The American Diabetes Association has suggested that SBGM systems be developed to achieve an analytical plus user error of less than 10% at BG levels between 30 and 400 mg/dl.40 The analytical error goal for such SBGM systems is 5% or less. We have reviewed recent publications describing the analytical and clinical performance accuracy of current systems and the numerous factors, physiologic, environmental, and educational, that affect accuracy. Researchers and clinicians must ask the following obvious questions. “What are the potential benefits to patients that would accompany an improvement in analytical accuracy? Would an improvement in analytical accuracy be logically accompanied by any improvement in clinical outcomes, such as reduced morbidity and mortality in hospitalized patients, or lower hemoglobin A1c (HbA1c) levels, reductions in glycemic verticality, and/or reductions in acute and chronic complications in outpatients?”
Simulation studies suggest that a reduced SBGM analytical error could be associated with fewer incorrect insulin doses given to ICU patients being treated with tight glucose control protocols.39 However, in these simulations, SBGM error had to be reduced to <2% to ensure 95% correct insulin dosing. A lower analytical error might also permit a more rapid and accurate diagnosis of diabetes based on a single fasting BG level.

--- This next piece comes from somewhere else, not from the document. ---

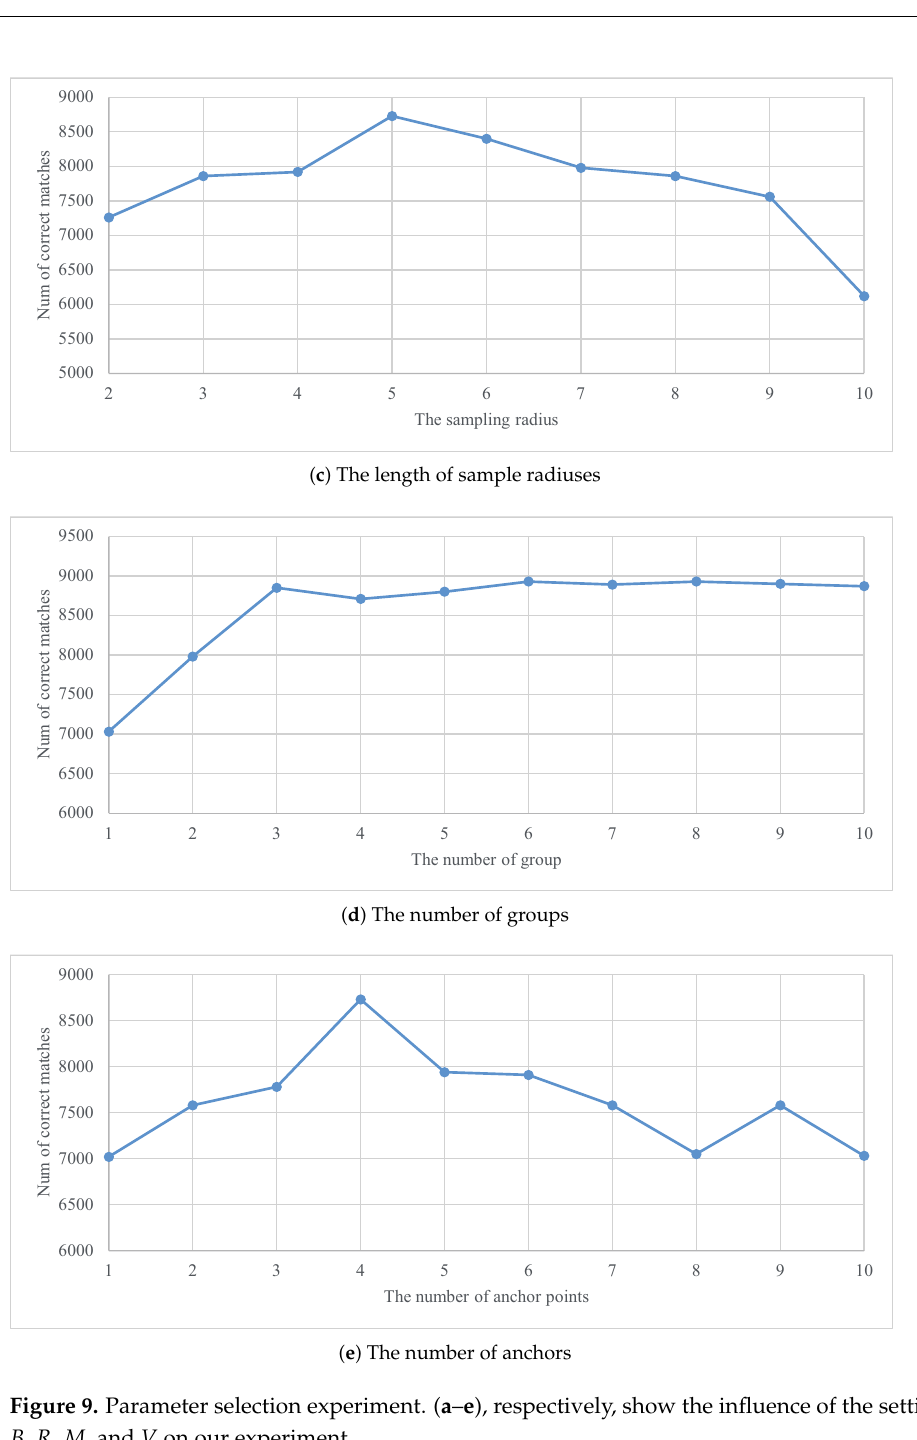
Figure 9. Parameter selection experiment. ( a – e ), respectively, show the influence of the setting of h , B , R , M , and V on our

As stated earlier, SBGM systems were not developed to be substitutes for the precise analytical instruments used to determine BG in hospital laboratories. They were developed to provide immediate BG information to patients with diabetes so that they might make their own treatment decisions. SBGM systems have been used since the late 1970s with varying degrees of success by educated and motivated patients in clinical trials such as the DCCT and in routine self-management. The authors are unaware of any clinical studies that demonstrate a difference in clinical outcomes—HbA1c, glycemic variability, pregnancy, hypoglycemia, diabetic ketoacidosis, or chronic complications—when subjects used SBGM systems with different analytical accuracy. It is possible that this may be due to the limited amount of information provided by a single BG determination. Without information regarding recent BG values and the current rate and direction of BG change, as provided by continuous glucose monitoring technology, reductions in the analytical error of single BG determinations may be insufficient to affect changes in clinical outcomes.